#### Exercise instructions:
Select every line in the entries below that contains the word "elev", matching case, and copy those lines.

Raw records
• • • •

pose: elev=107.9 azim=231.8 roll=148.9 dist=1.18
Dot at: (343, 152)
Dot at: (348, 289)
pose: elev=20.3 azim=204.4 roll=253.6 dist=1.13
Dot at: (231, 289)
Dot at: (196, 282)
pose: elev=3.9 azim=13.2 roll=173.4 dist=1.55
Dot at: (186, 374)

• • • •

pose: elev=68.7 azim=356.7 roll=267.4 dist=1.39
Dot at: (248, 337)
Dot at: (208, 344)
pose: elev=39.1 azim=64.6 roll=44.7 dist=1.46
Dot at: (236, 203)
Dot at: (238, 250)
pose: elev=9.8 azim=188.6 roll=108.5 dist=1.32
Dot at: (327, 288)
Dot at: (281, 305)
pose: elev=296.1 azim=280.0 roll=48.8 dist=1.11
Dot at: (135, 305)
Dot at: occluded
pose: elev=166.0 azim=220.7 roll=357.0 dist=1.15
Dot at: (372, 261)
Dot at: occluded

• • • •

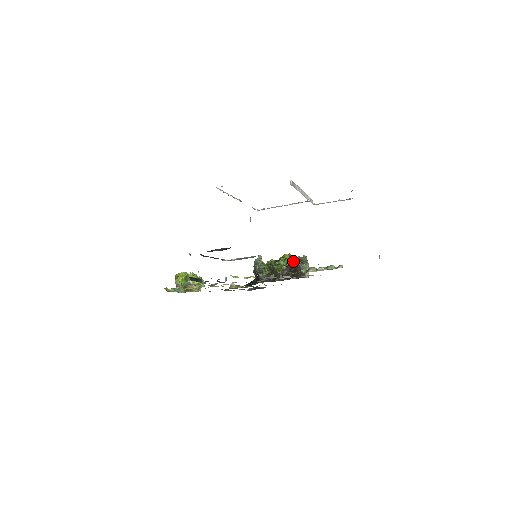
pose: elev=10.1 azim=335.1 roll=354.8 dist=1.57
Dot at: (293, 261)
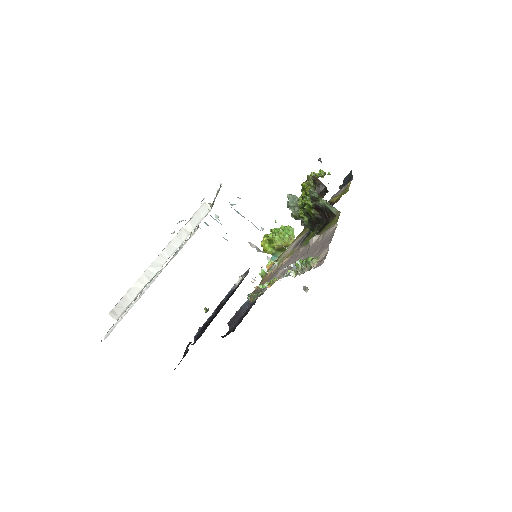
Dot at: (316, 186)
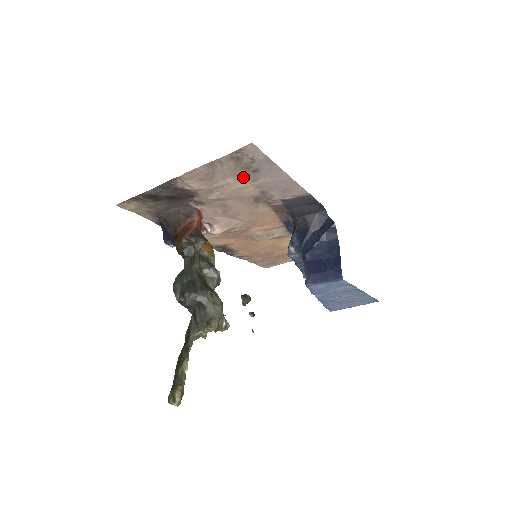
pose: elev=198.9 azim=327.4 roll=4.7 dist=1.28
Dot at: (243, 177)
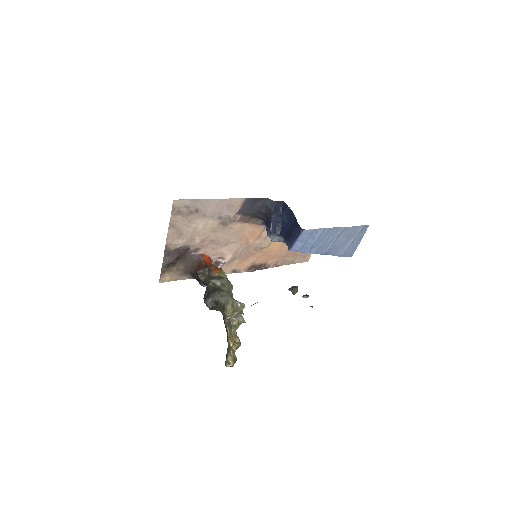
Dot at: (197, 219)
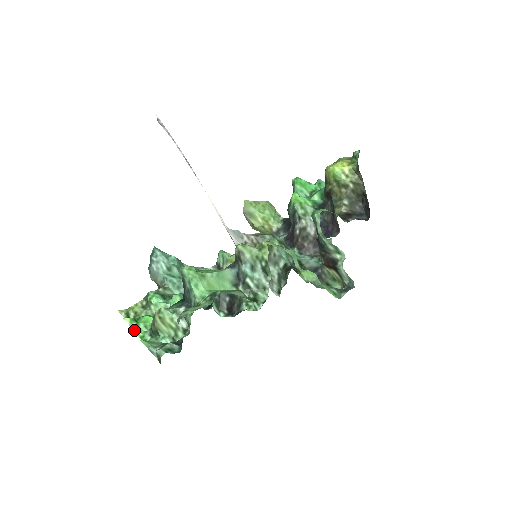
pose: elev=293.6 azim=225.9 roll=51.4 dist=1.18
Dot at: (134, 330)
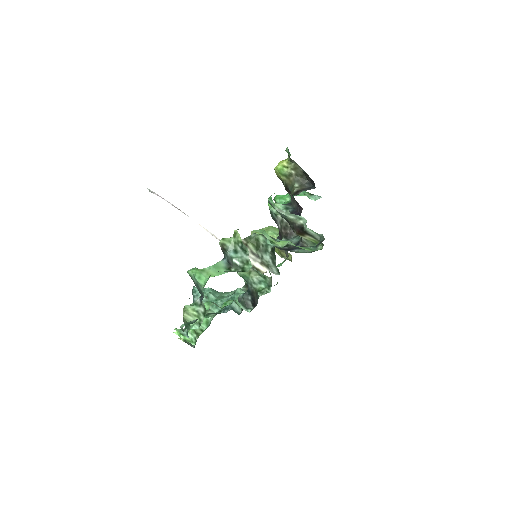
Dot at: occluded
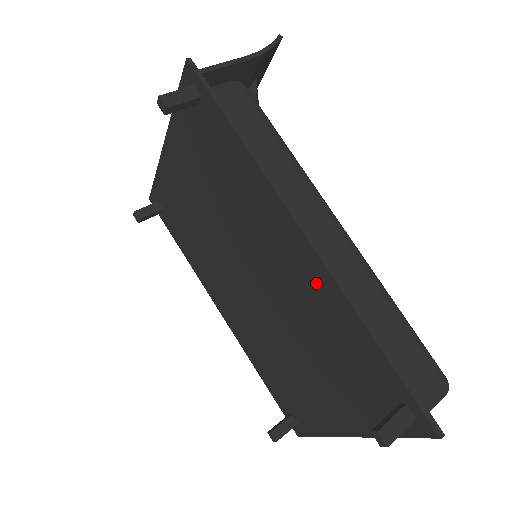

• • • •

#### Response below:
pose: elev=107.9 azim=231.8 roll=148.9 dist=1.18
pose: elev=20.3 azim=204.4 roll=253.6 dist=1.13
pose: elev=3.9 azim=13.2 roll=173.4 dist=1.55
pose: elev=68.7 azim=356.7 roll=267.4 dist=1.39
pose: elev=39.1 azim=64.6 roll=44.7 dist=1.46
pose: elev=9.8 azim=188.6 roll=108.5 dist=1.32
pose: elev=296.1 azim=280.0 roll=48.8 dist=1.11
pose: elev=166.0 azim=220.7 roll=357.0 dist=1.15
pose: elev=10.1 azim=335.1 roll=354.8 dist=1.57
pose: elev=198.9 azim=327.4 roll=4.7 dist=1.28
pose: elev=293.6 azim=225.9 roll=51.4 dist=1.18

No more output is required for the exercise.